- Required task 1:
From the forum thread, list the components named on the line that begins "Simple config".

- Document excerpt:
------------------------

Yep, the worst part is actually knowing it's "good" because the bug might just be hiding ;)
Cheers,
Franco
_15 was really broken on the 3rd FW, couldn't curl the kernel, opnsense-patch would timeout eventually complaining it cannot verify the sig - which was bonkers.
Managed to winscp the kernel and sig file and then I installed it with -zkr 24.7.b_7 -l /foldername and will see what happens.
The other two are happy for now on _7, with 60' and 80' uptime respectively.
Let's just try this one:
# opnsense-update -zkr 24.7.r1_2
I placed a bet...
Cheers,
Franco
Quote from: franco on July 17, 2024, 12:11:20 PM
Let's just try this one:
# opnsense-update -zkr 24.7.r1_2
I placed a bet...
Cheers,
Franco
Just installed it, until now no problems or panic.
Quote from: franco on July 17, 2024, 12:11:20 PM
Let's just try this one:
# opnsense-update -zkr 24.7.r1_2
I placed a bet...
Cheers,
Franco
Sorry for partially missing the tests. Submited a crash report after boot with this one but didn't see a "panic" in dmesg-
I've replaced the original kernel by including this https://github.com/opnsense/src/commit/de60ffe06fd6
It may or may not be the right one, but it looks promising and I want to avoid people catching the bad one as best we can.
Cheers,
Franco
Just finished moving all 3 boxes to r1_2.
_b7 was there on all 3 with an ~8 hour uptime.
Just to say I've not had any kernel panics with the initial 24.7.r1 - uptime 14 hours
n100 miniPC running Proxmox 8.2.4 16GB ram
opnsense 24.7.r1 in an 8GB VM with 1xintel i226v passthrough (wan) and 1 proxmox/linux bridge
Connection is pppoe, dual stack ipv4/v6
Simple config - using unbound, suricata (lan), crowdsec
All is 'just working'. Not seeing any unexpected kernel issues.
Nice job :-)
The kernel panics only happened on bare metal, virtualized worked ok.
Just a heads up for the other kernel testers, if you're on r1_2 from snapshots and check for updates the 24.7.r1 kernel will be installed and cause a reboot just because of the name change, otherwise it is the same kernel.

------------------------

- Material shown:
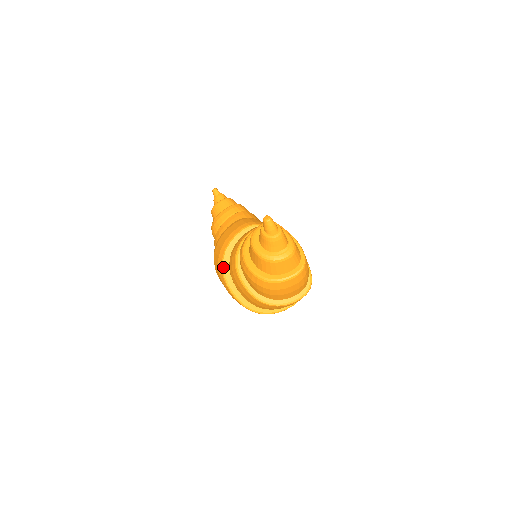
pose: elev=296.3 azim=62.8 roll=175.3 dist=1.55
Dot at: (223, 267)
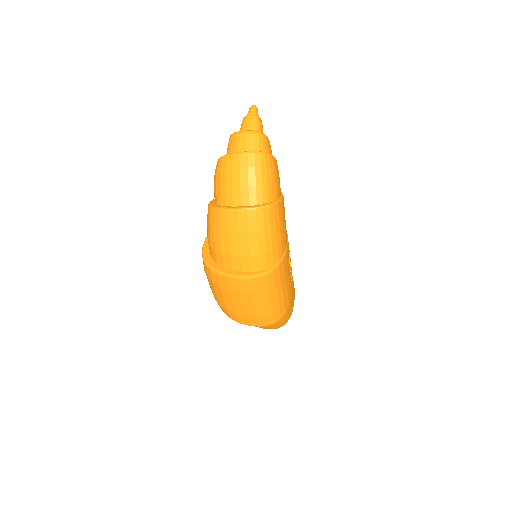
Dot at: occluded
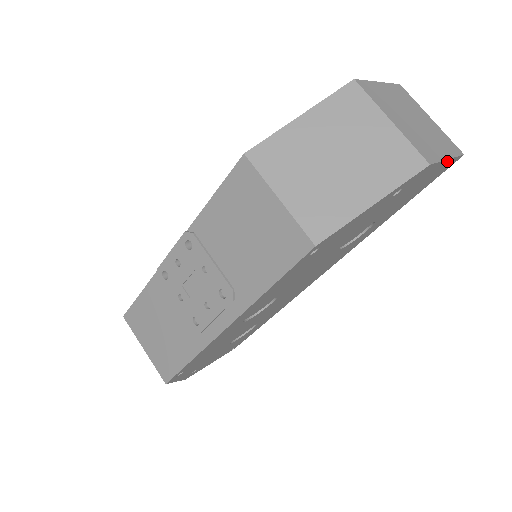
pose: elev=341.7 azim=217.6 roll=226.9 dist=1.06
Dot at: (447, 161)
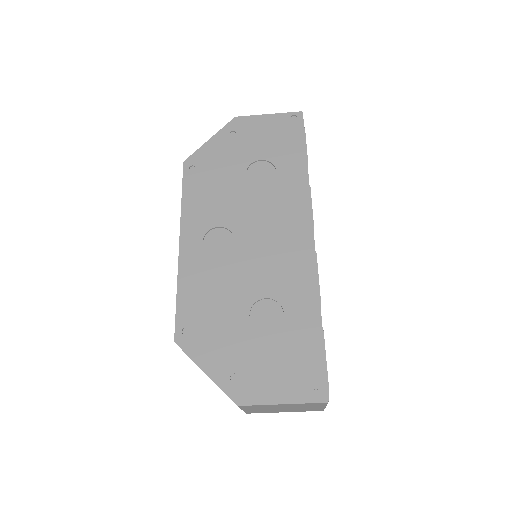
Dot at: (272, 116)
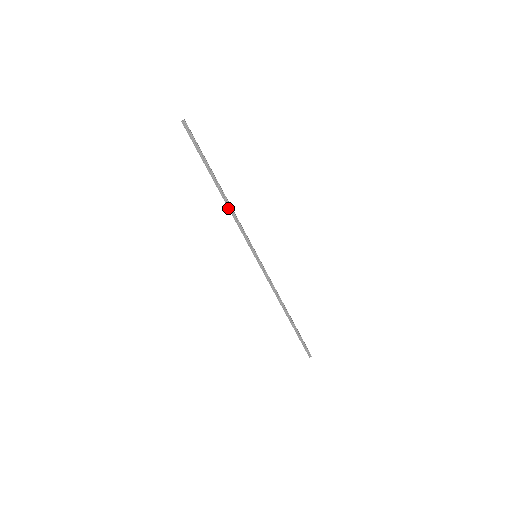
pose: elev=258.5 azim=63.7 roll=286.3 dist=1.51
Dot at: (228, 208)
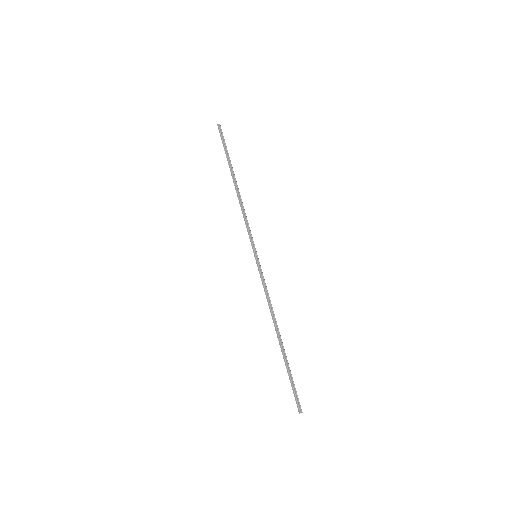
Dot at: (239, 201)
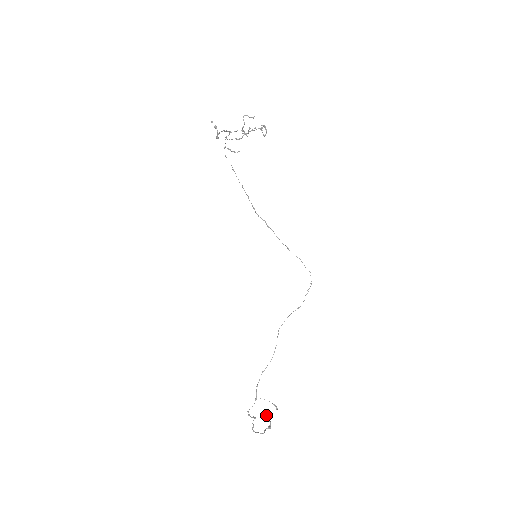
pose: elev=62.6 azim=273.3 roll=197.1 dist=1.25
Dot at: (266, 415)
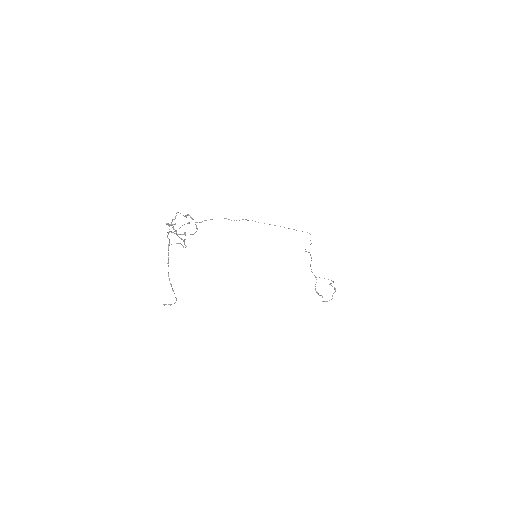
Dot at: occluded
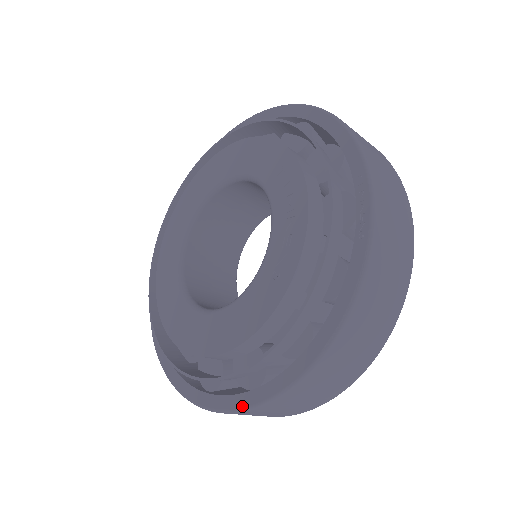
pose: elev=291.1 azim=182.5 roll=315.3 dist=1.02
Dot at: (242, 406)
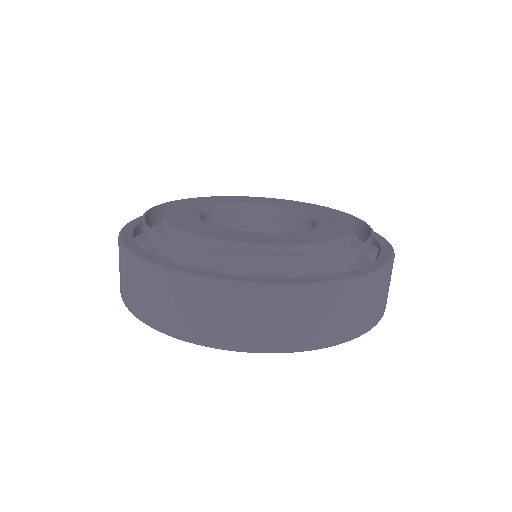
Dot at: (330, 279)
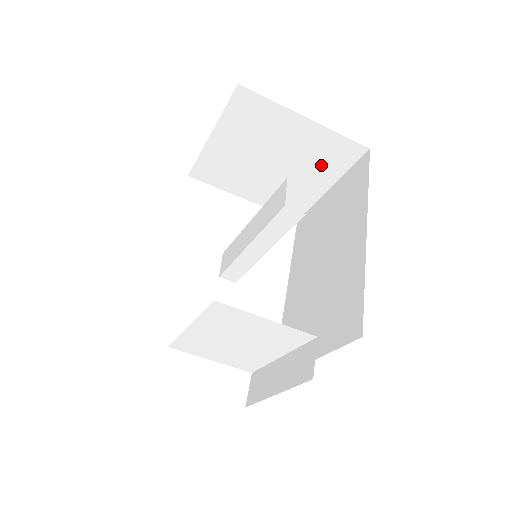
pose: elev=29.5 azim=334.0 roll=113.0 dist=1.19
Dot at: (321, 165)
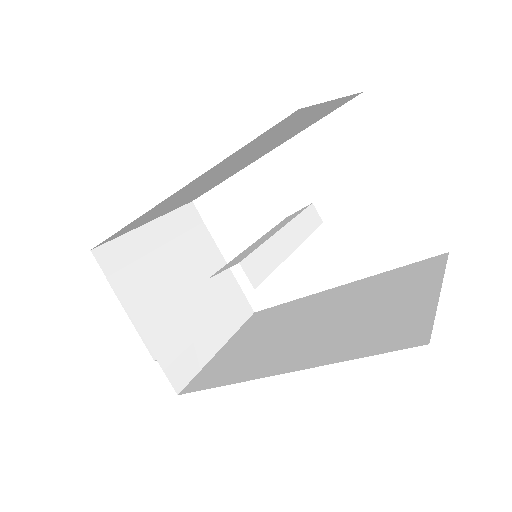
Dot at: occluded
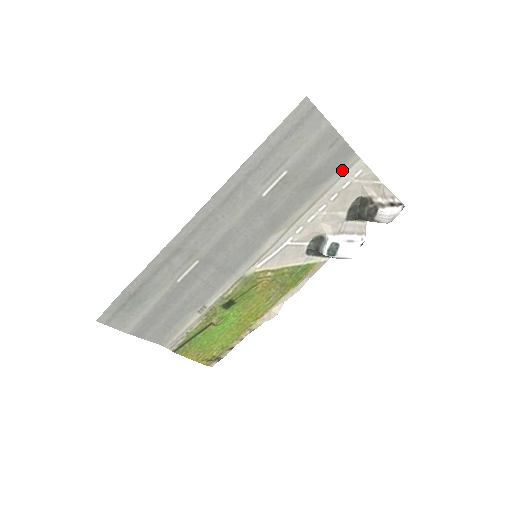
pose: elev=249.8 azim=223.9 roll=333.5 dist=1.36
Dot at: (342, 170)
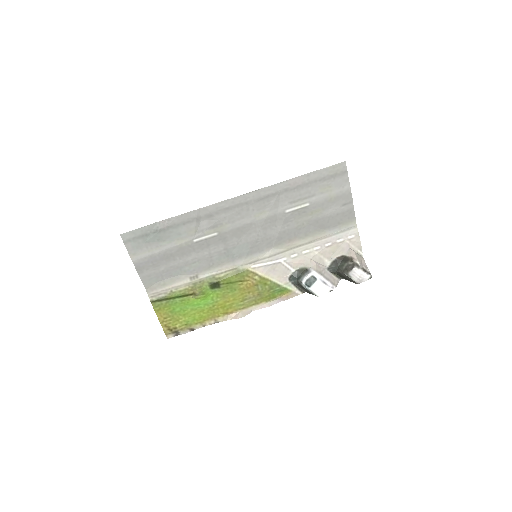
Dot at: (342, 228)
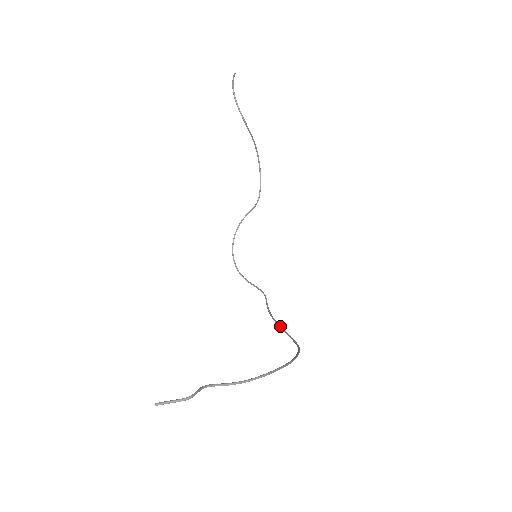
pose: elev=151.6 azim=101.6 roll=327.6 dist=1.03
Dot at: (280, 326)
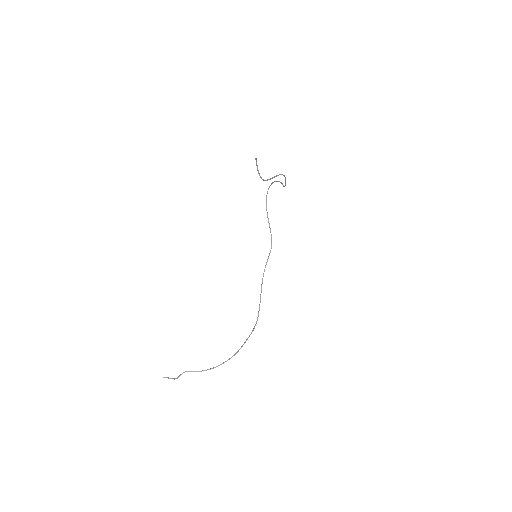
Dot at: occluded
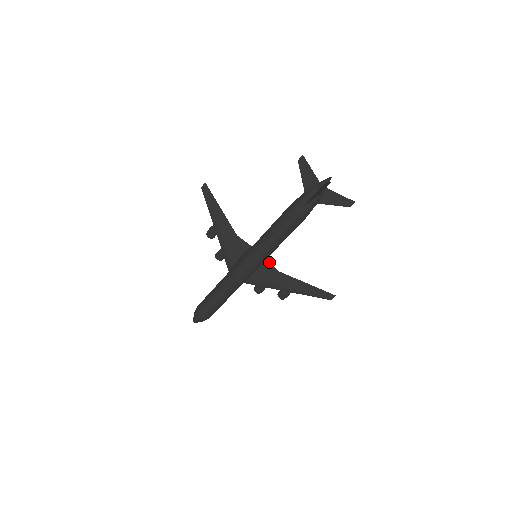
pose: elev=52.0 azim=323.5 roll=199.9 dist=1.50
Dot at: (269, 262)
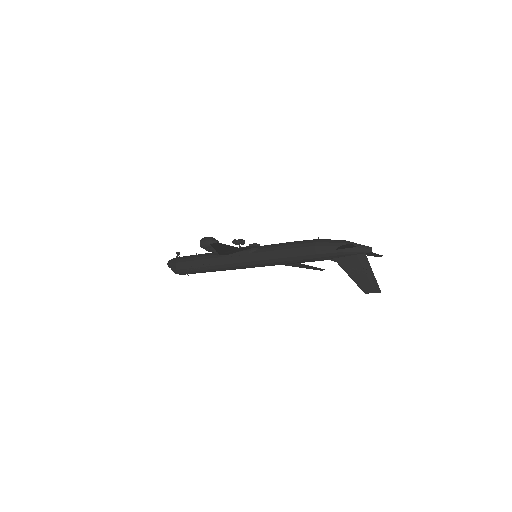
Dot at: occluded
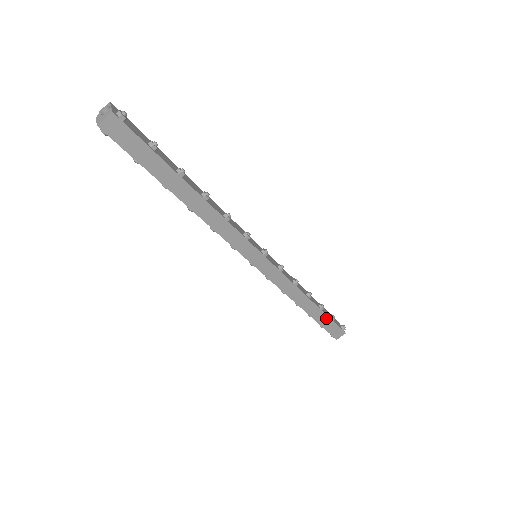
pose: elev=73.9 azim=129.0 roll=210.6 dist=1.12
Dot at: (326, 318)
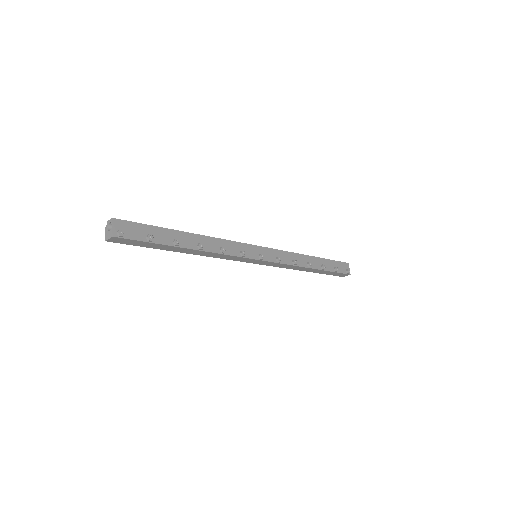
Dot at: (329, 272)
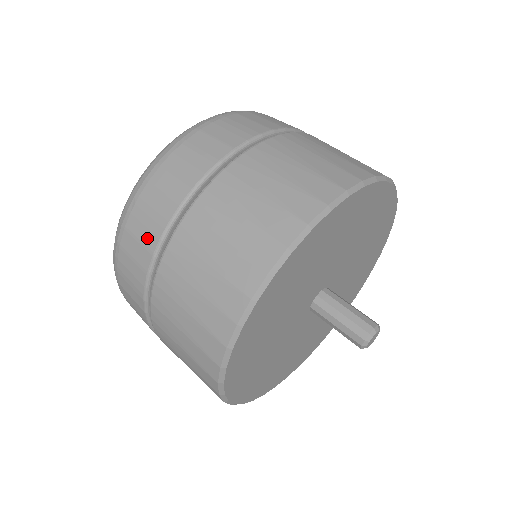
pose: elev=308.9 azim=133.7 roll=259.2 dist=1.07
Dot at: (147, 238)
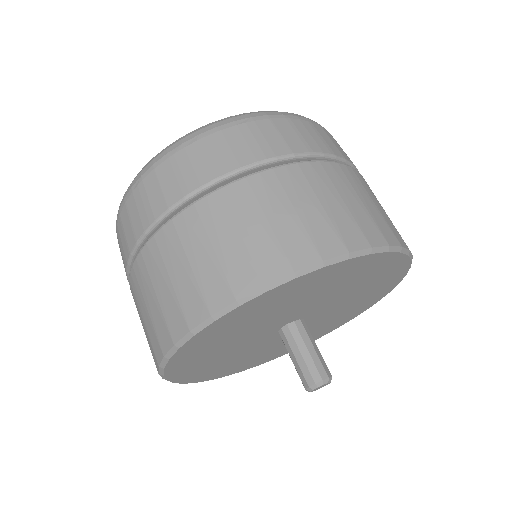
Dot at: (137, 224)
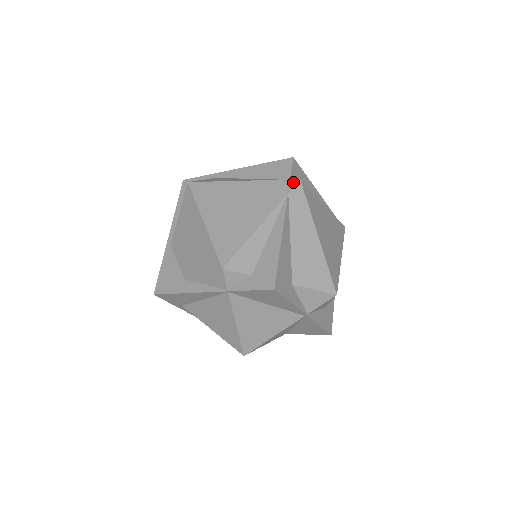
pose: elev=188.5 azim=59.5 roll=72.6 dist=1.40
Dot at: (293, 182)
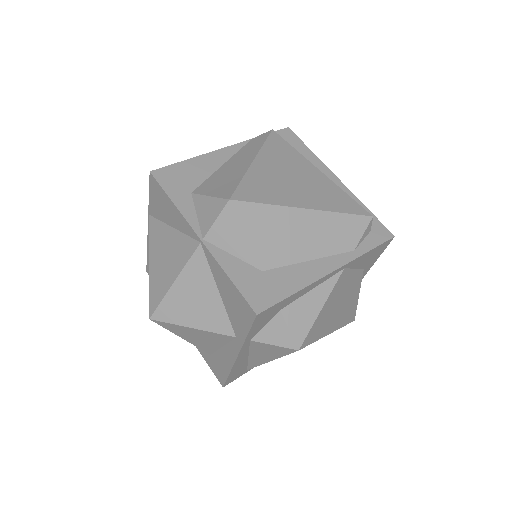
Dot at: occluded
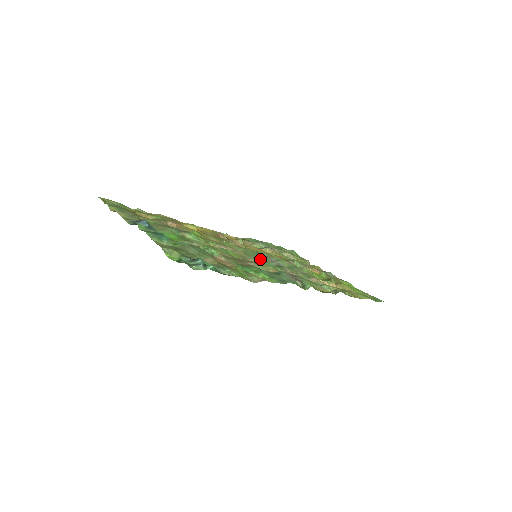
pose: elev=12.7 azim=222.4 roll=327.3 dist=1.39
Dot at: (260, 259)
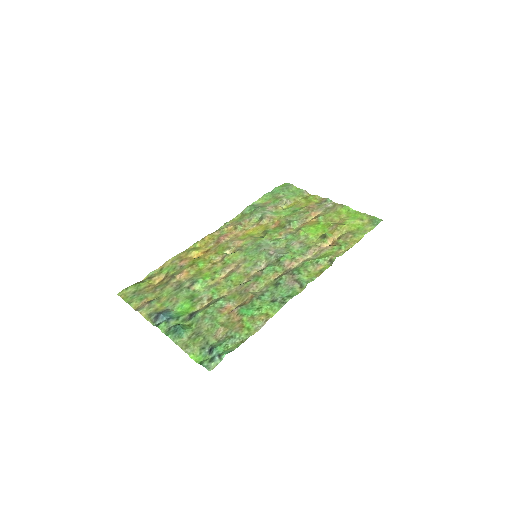
Dot at: (260, 262)
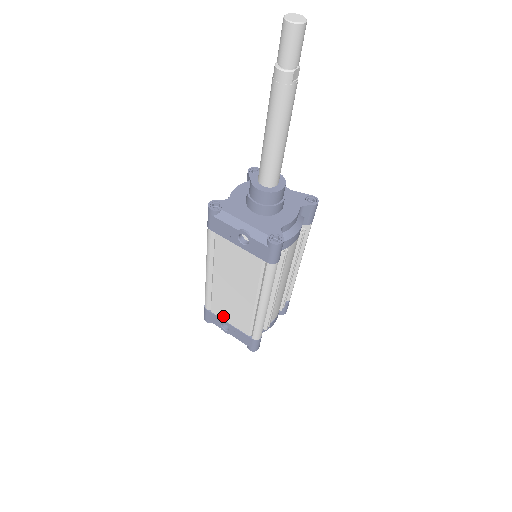
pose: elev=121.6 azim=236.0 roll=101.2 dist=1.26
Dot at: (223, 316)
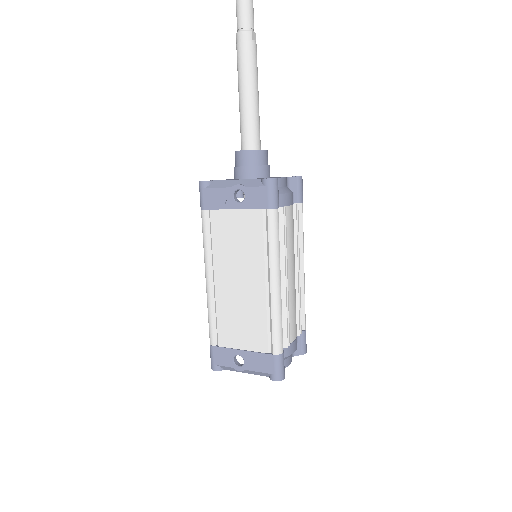
Dot at: (233, 342)
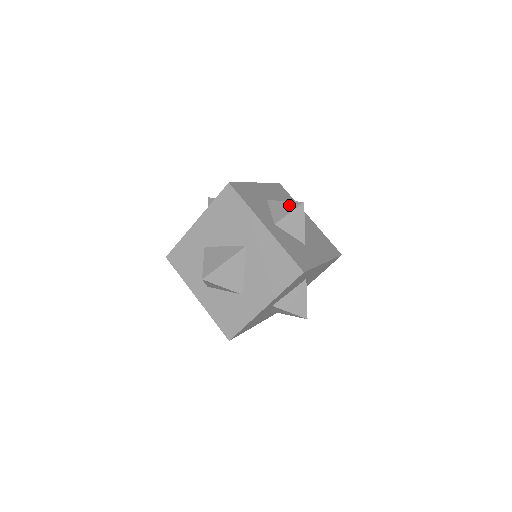
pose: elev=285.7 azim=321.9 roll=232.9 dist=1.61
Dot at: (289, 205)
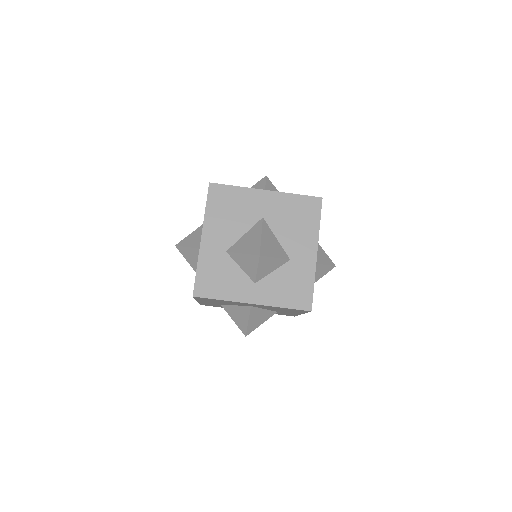
Dot at: (250, 260)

------------------------

- Required task 2:
In the listing, take the part that opens with the line containing "pose: elev=341.7 azim=217.6" and closes with the line containing "Dot at: (137, 224)", and rewrite it with "dist" replaced by "distance", all else unchanged. Leave the pictures out.

- Final result 1:
unbound, suricata (lan), crowdsec

- Final result 2:
pose: elev=341.7 azim=217.6 roll=226.9 distance=1.06
Dot at: (447, 161)
Dot at: (272, 116)
pose: elev=258.5 azim=63.7 roll=286.3 distance=1.51
Dot at: (228, 208)
Dot at: (239, 201)
pose: elev=62.6 azim=273.3 roll=197.1 distance=1.25
Dot at: (266, 415)
Dot at: occluded
pose: elev=291.1 azim=182.5 roll=315.3 distance=1.02
Dot at: (242, 406)
Dot at: (330, 279)
pose: elev=29.5 azim=334.0 roll=113.0 distance=1.19
Dot at: (321, 165)
Dot at: occluded
pose: elev=249.8 azim=223.9 roll=333.5 distance=1.36
Dot at: (342, 170)
Dot at: (342, 228)
pose: elev=151.6 azim=101.6 roll=327.6 distance=1.03
Dot at: (280, 326)
Dot at: occluded
pose: elev=52.0 azim=323.5 roll=199.9 distance=1.50
Dot at: (269, 262)
Dot at: occluded
pose: elev=73.9 azim=129.0 roll=210.6 distance=1.12
Dot at: (326, 318)
Dot at: (329, 272)
pose: elev=308.9 azim=133.7 roll=259.2 distance=1.07
Dot at: (147, 238)
Dot at: (137, 224)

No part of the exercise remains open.